Grafton law firm takes on NSW Police in High Court
A GRAFTON lawyer has enjoyed one of the biggest wins of his career this week, with a victory over the NSW Police in the High Court of Australia over a wrongful arrest case dating back to 2013.
This week the High Court of Australia dismissed an appeal by the State of New South Wales against a decision made in the Court of Appeal of the Supreme Court concerning the power of a police officer to arrest a person, without a warrant.
According to the summary of the High Court’s findings, in December 2013 Bradford James Robinson entered Sydney City Police Station voluntarily where he was arrested by a constable for breaching the conditions of an AVO, however the constable had no intention, at the time of the arrest, of bringing Mr Robinson before an authorised officer to be dealt with according to law unless it later emerged that there was sufficient reason to charge him.
“An arrest under Section 99 can only be for the purpose, as soon as is reasonably practicable, of taking the arrested person before a magistrate (or other authorised officer) to be dealt with according to law to answer a charge for an offence,” the summary said.
“A majority of the High Court held that it followed that the constable did not have the power to arrest Mr Robinson pursuant to Section 99 when, at the time of the arrest, the constable had not formed the intention to charge him. The arrest was unlawful.”
Foott Law & Co solicitor Joe Fahey helped bring the case to the High Court, along with barristers Dominic Toomey SC, Dallas Morgan and Dean Woodbury, and were before the Justices in September.
Mr Fahey said the case first came to him years ago when Mr Robinson reached out to him over a case of wrongful arrest.
“I’ve been involved in bringing claims against NSW Police for a number of years now, and people seem to find me for whatever reason,” he said.
“Mr Robinson found me and we brought a claim for damages for wrongful arrest in the District Court, which we lost, but we appealed to the Court of Appeal, where we won.”
From there the NSW Police pursued the case further, and the High Court of Australia agreed to hear the case, where arguments were put to the Justices in September.

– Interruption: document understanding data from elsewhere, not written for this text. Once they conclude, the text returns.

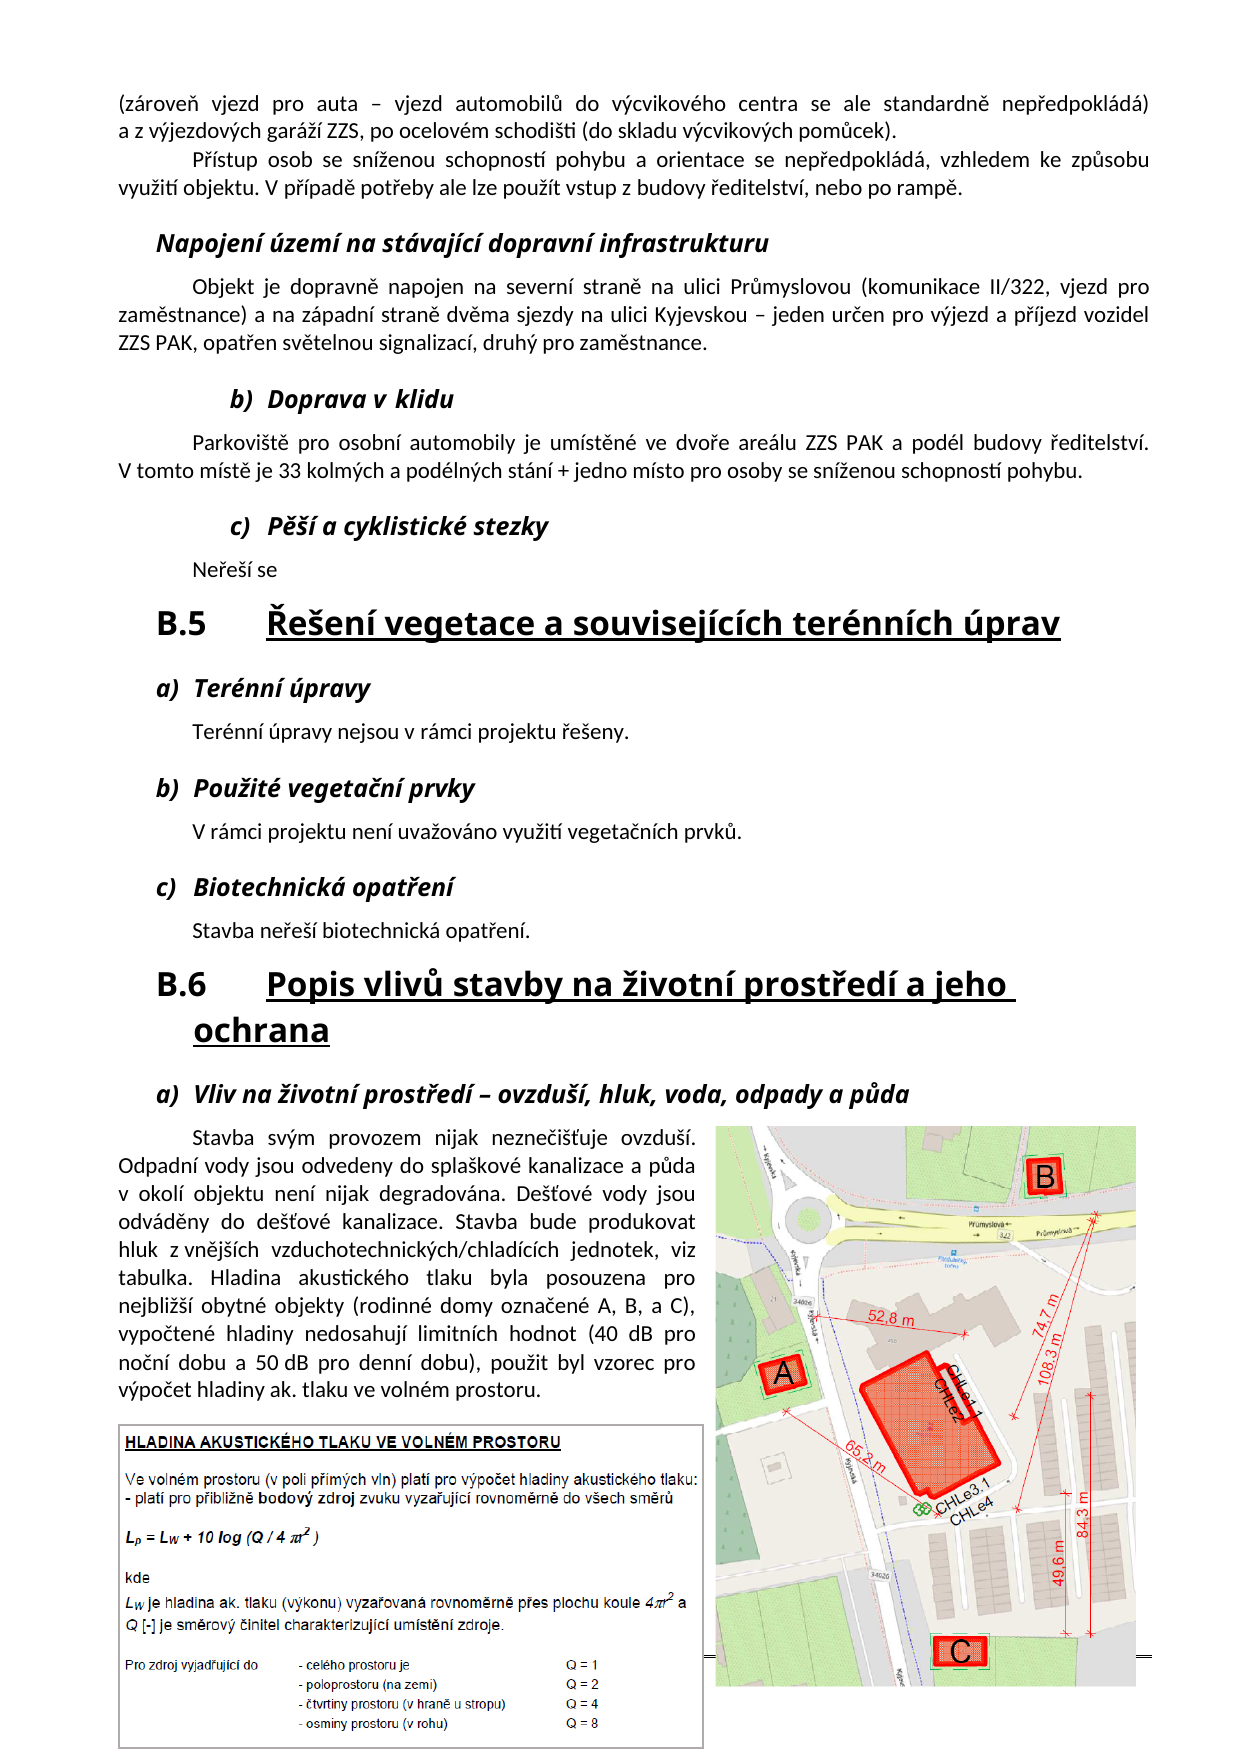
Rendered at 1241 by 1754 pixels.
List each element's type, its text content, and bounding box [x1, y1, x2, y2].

text Stavba svým provozem nijak neznečišťuje ovzduší. Odpadní vody jsou odvedeny do splaškové kanalizace a půda v okolí objektu není nijak degradována. Dešťové vody jsou odváděny do dešťové kanalizace. Stavba bude produkovat hluk z vnějších vzduchotechnických/chladících jednotek, viz tabulka. Hladina akustického tlaku byla posouzena pro nejbližší obytné objekty (rodinné domy označené A, B, a C), vypočtené hladiny nedosahují limitních hodnot (40 dB pro noční dobu a 50 dB pro denní dobu), použit byl vzorec pro výpočet hladiny ak. tlaku ve volném prostoru. [118, 1123, 1152, 1404]
subtitle Napojení území na stávající dopravní infrastrukturu [156, 226, 1152, 260]
text Terénní úpravy nejsou v rámci projektu řešeny. [118, 717, 1152, 745]
subtitle Biotechnická opatření [156, 870, 1152, 904]
text Stavba neřeší biotechnická opatření. [118, 916, 1152, 944]
subtitle Pěší a cyklistické stezky [229, 509, 1152, 543]
subtitle Popis vlivů stavby na životní prostředí a jeho ochrana [156, 961, 1152, 1052]
text V rámci projektu není uvažováno využití vegetačních prvků. [118, 817, 1152, 845]
text Parkoviště pro osobní automobily je umístěné ve dvoře areálu ZZS PAK a podél budovy ředitelství. V tomto místě je 33 kolmých a podélných stání + jedno místo pro osoby se sníženou schopností pohybu. [118, 428, 1152, 484]
text Objekt je dopravně napojen na severní straně na ulici Průmyslovou (komunikace II/322, vjezd pro zaměstnance) a na západní straně dvěma sjezdy na ulici Kyjevskou – jeden určen pro výjezd a příjezd vozidel ZZS PAK, opatřen světelnou signalizací, druhý pro zaměstnance. [118, 272, 1152, 356]
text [118, 89, 1152, 145]
picture [715, 1125, 1136, 1687]
text Přístup osob se sníženou schopností pohybu a orientace se nepředpokládá, vzhledem ke způsobu využití objektu. V případě potřeby ale lze použít vstup z budovy ředitelství, nebo po rampě. [118, 145, 1152, 201]
subtitle Terénní úpravy [156, 671, 1152, 705]
picture [120, 1426, 702, 1747]
subtitle Doprava v klidu [229, 381, 1152, 415]
subtitle Použité vegetační prvky [156, 770, 1152, 804]
text Neřeší se [118, 556, 1152, 583]
subtitle Řešení vegetace a souvisejících terénních úprav [156, 600, 1152, 646]
subtitle Vliv na životní prostředí – ovzduší, hluk, voda, odpady a půda [156, 1077, 1152, 1111]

It took three months for the High Court to reach their decision, where they ultimately sided with the respondent Mr Robinson to find that in NSW, at common law, an arrest can only be
for the purpose of taking the arrested person before a magistrate, or other authorised officer, to be dealt with according to law to answer a charge for an offence.
Mr Fahey said the decision, released on Wednesday, could fundamentally change the arrest powers of the NSW Police.

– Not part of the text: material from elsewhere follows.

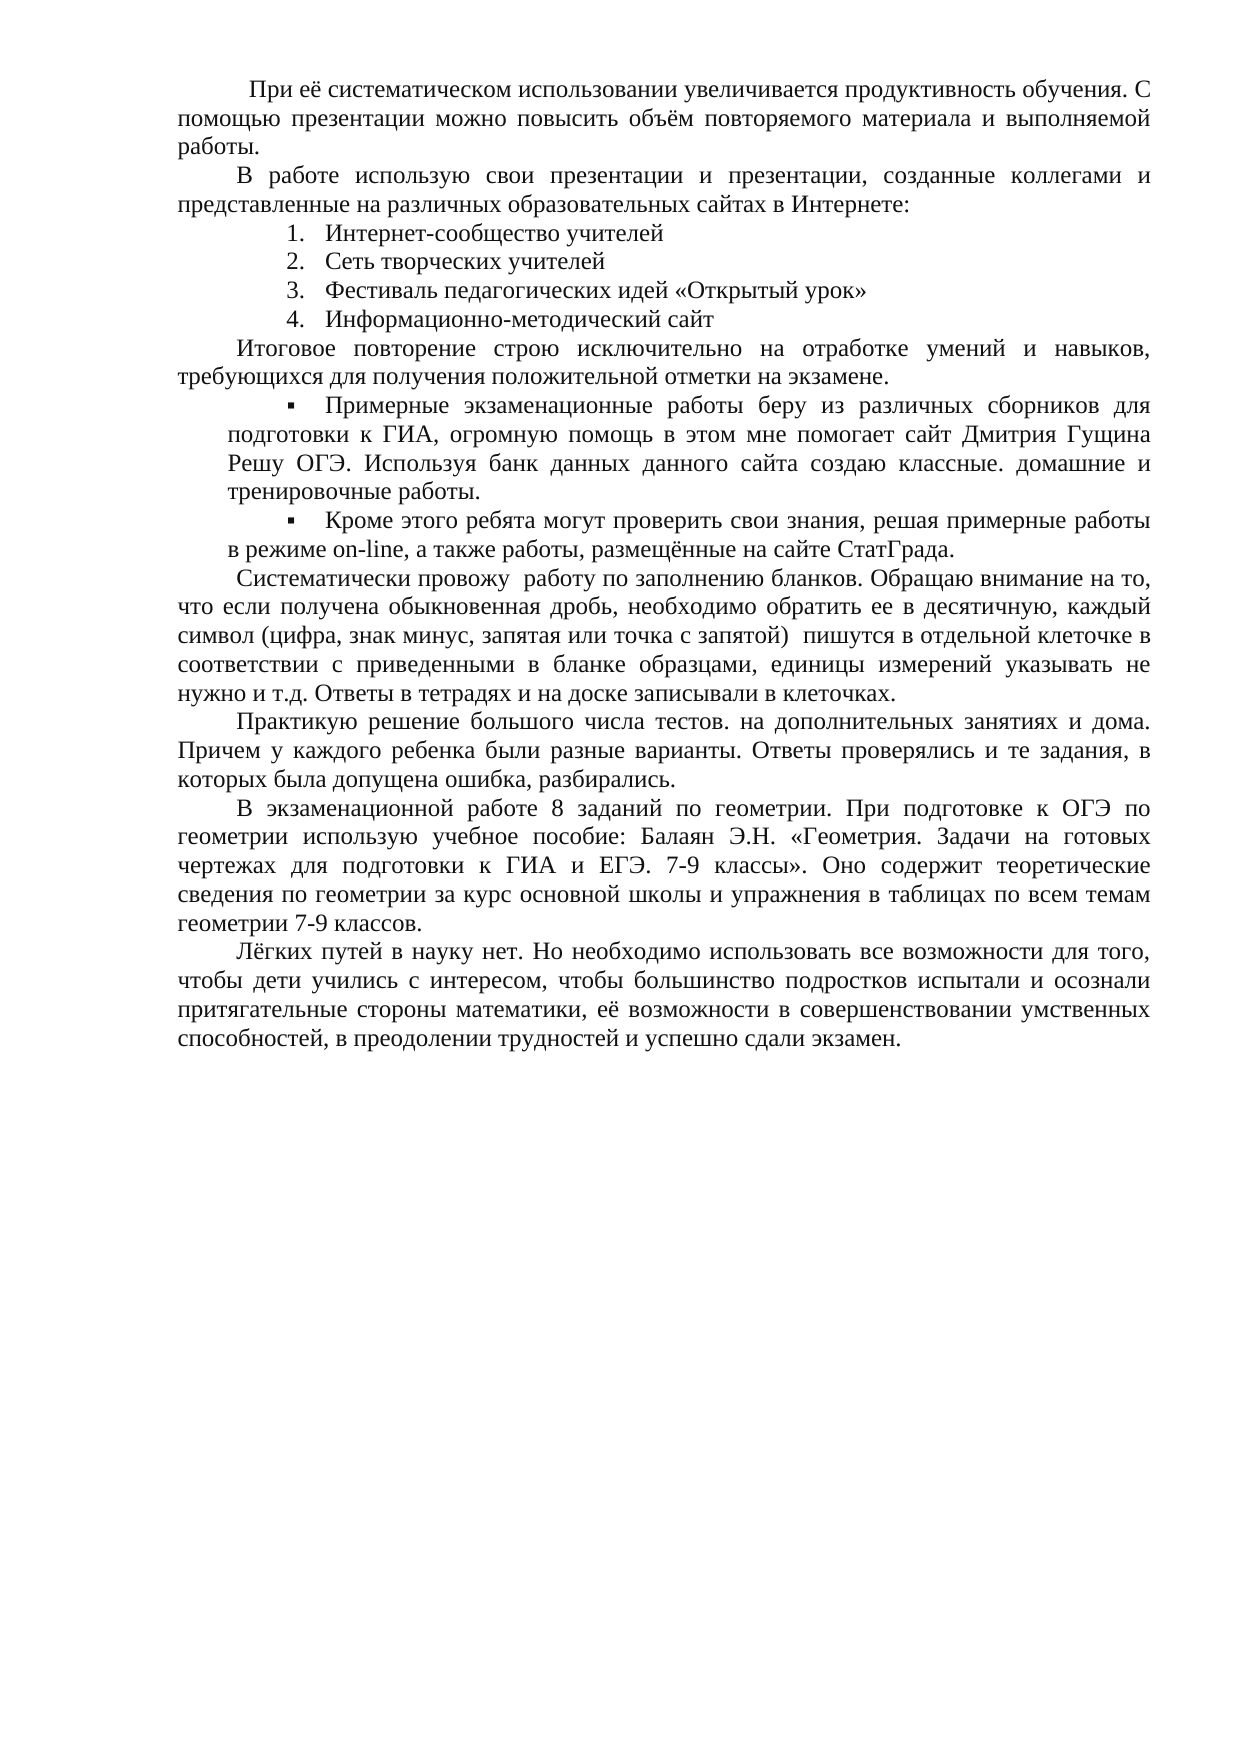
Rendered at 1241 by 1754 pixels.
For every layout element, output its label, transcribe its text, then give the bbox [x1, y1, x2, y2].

“It establishes one of the things that must be required before a police officer can make an arrest, and that is an intention of bringing forward a related charge,” he said.
“If police aren’t intending on laying a charge, they can’t make an arrest. They can’t arrest someone for the purpose of questioning, they can’t arrest someone to make an investigation, they’ve got to have the intention of charging someone to make an arrest.
With the decision coming 4-3 from the High Court Justices in Fahey’s favour, he said it was a “nerve-racking” experience.
“Seeing that result was very exciting, it wasn’t unanimous but it’s a win,” he said.
“For this case to reach the High Court the other side had to get leave to appeal the Appeal Court’s decision to the High Court, who said this was an important enough point to warrant them making a decision on it.
“With the defendant the State of NSW, I think I know how Queensland felt for about 10 years after this.
“This was the first time I had been to the High Court and it might be last time. As far as I know it’s the first time someone in Grafton had a run there in around 60 years, according to some of my older laws predecessors.”